Il y a aussi l’armée, très peu présente, du fait notamment de l’immensité de la région. Mais quand elle intervient, «les guérillas deviennent jalouses, et c’est dangereux», euphémise Carlos, 65 ans, qui dénonce la «stigmatisation» des civils, suspectés au bout du compte par tous les belligérants d’être des «collaborateurs» du camp d’en face. Pour les leaders communautaires, très exposés et vulnérables, pas d’autre alternative que de dialoguer avec les groupes armés. «Ils ont les armes, j’ai les mains vides, je dois écouter ce qu’ils disent», reconnaît l’un d’entre eux.

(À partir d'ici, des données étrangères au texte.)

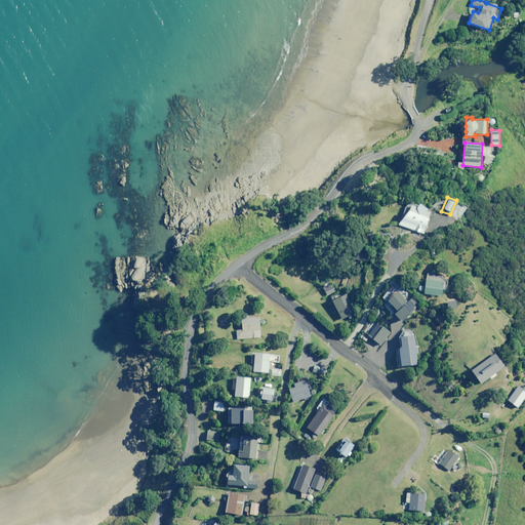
[(428,212),(429,209),(408,201),(404,210),(402,210),(397,224),(423,234),(431,213),(428,212)]
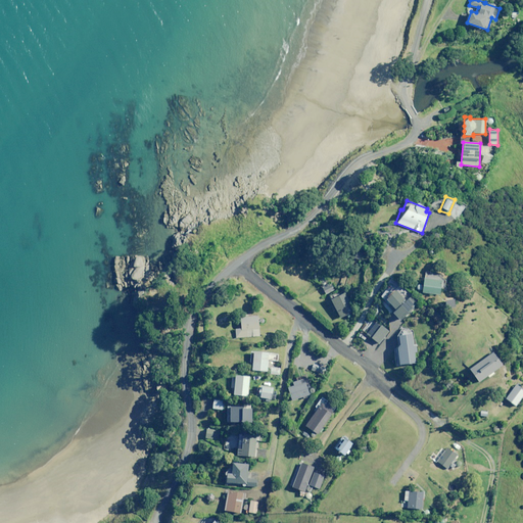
[(335,289),(327,276),(318,281),(326,294),(335,289)]
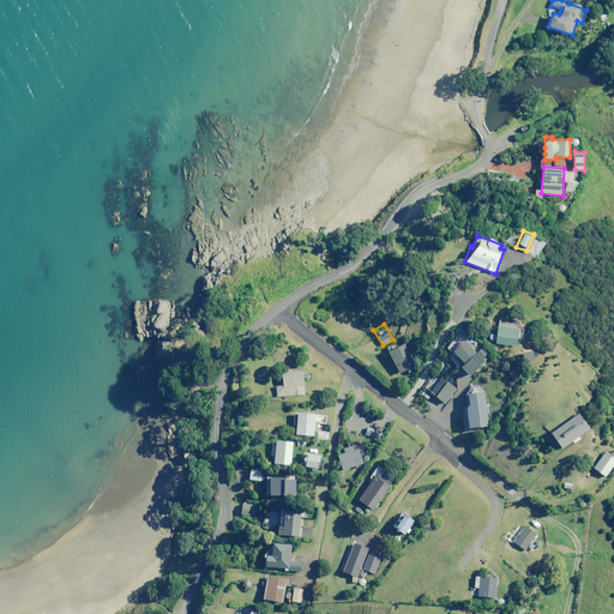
[(518,329),(498,327),(497,344),(517,347),(518,329)]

Il leur faut aussi vivre au voisinage de champs de mines et autres engins non explosés. Aux abords des routes, ces zones sont parfois signalées par une pancarte à tête de mort signée du groupe qui les a dissimulées là. Au moins 10 personnes en ont été victimes en 2023, contre quatre en 2022, selon le CICR.
 

Toute cette insécurité, conjuguée à l’isolement, hypothèque en outre gravement l’accès à l’eau potable, l’éducation et la santé. Outre la petite agriculture et le travail harassant dans les mines d’or, «le seul avenir pour les jeunes, ce sont souvent les armes», déplore Javier.

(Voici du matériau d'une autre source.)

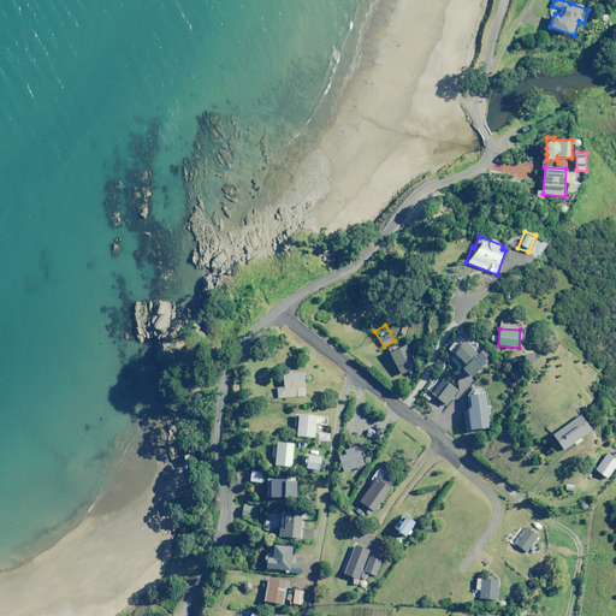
[(478,355),(466,341),(455,350),(467,365),(463,367),(472,377),(492,360),(484,350),(478,355)]
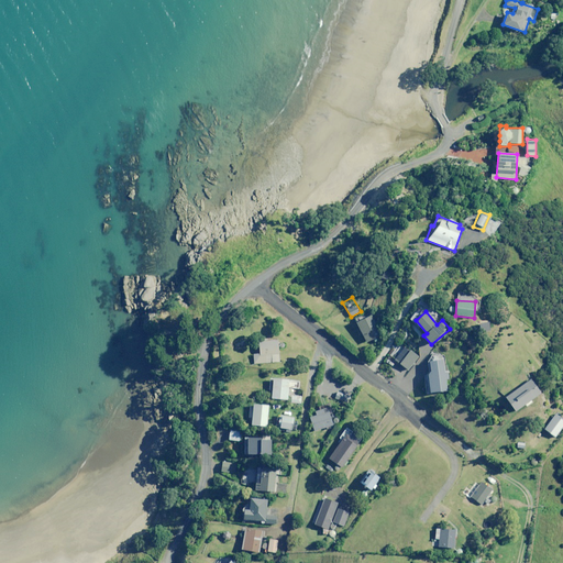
[(381,335),(372,316),(357,322),(366,342),(381,335)]
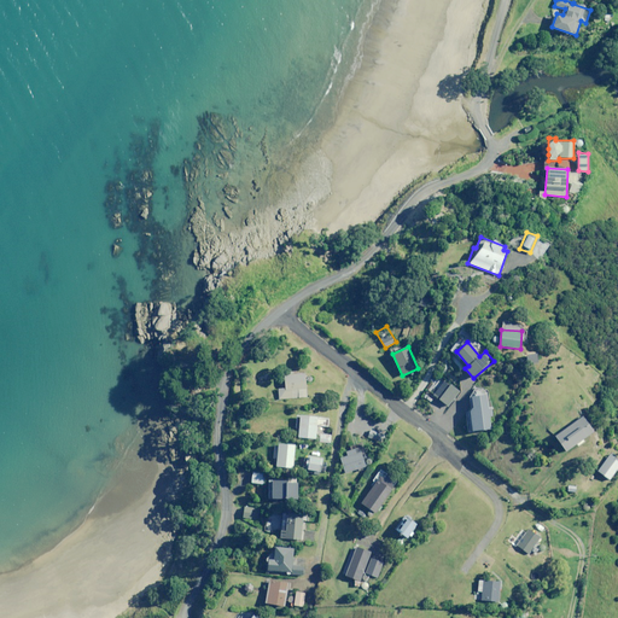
[(307,397),(305,374),(285,375),(285,388),(278,389),(279,400),(307,397)]
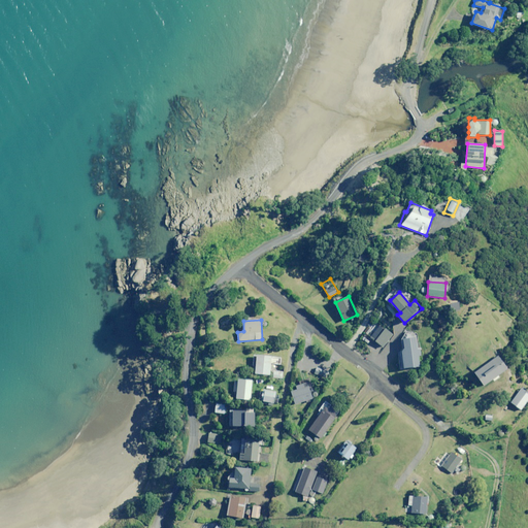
[(393,334),(377,322),(367,334),(384,347),(393,334)]
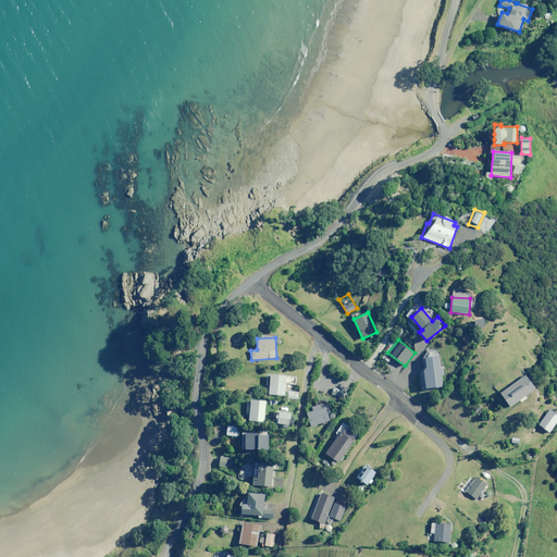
[(438,356),(425,358),(426,368),(423,369),(426,388),(443,386),(441,375),(445,374),(444,368),(441,368),(438,356)]
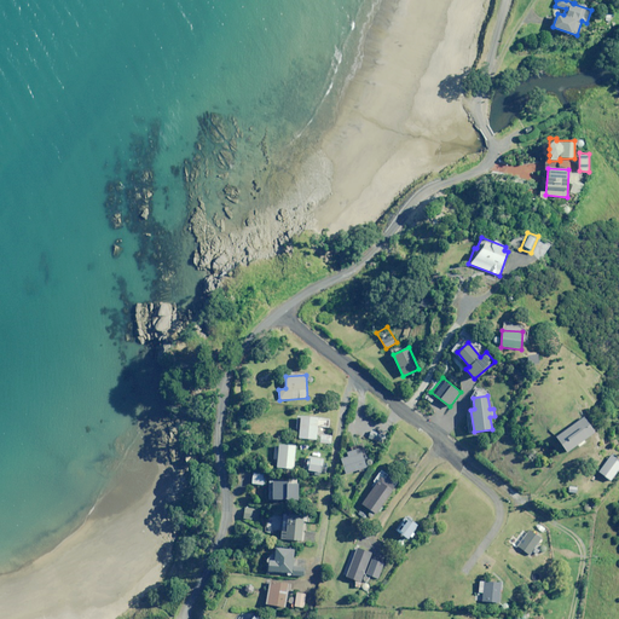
[(318,417),(300,416),(299,438),(317,439),(318,417)]
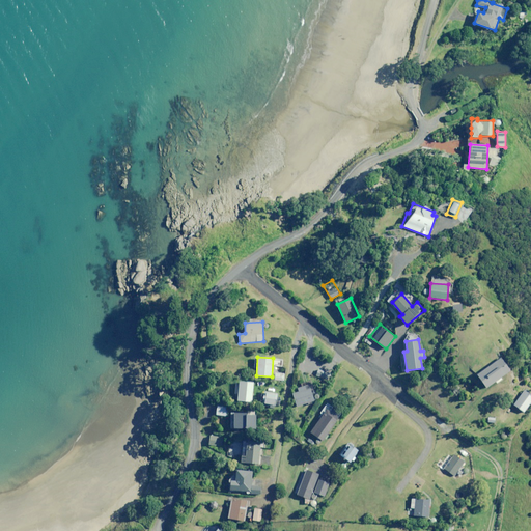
[(333,368),(320,363),(315,375),(328,380),(333,368)]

La coca, devenue peu rentable, n’est presque plus cultivée. «Le vrai enjeu de la guerre ici désormais, c’est l’or !» souffle José, un ex-cocalero d’une quarantaine d’années, pour qui, «ici, tu obéis et tu te tais».Depuis une semaine, l’ELN et les AGC s’affrontent de nouveau, provoquant le déplacement forcé d’au moins 1400 personnes dans un «climat de peur et d’anxiété», selon le gouvernement. «Sans le conflit, nous vivrions plutôt bien. Les conditions sont rudes mais la terre est généreuse», commente Juan. «Le problème c’est cette guerre qui est une histoire sans fin.»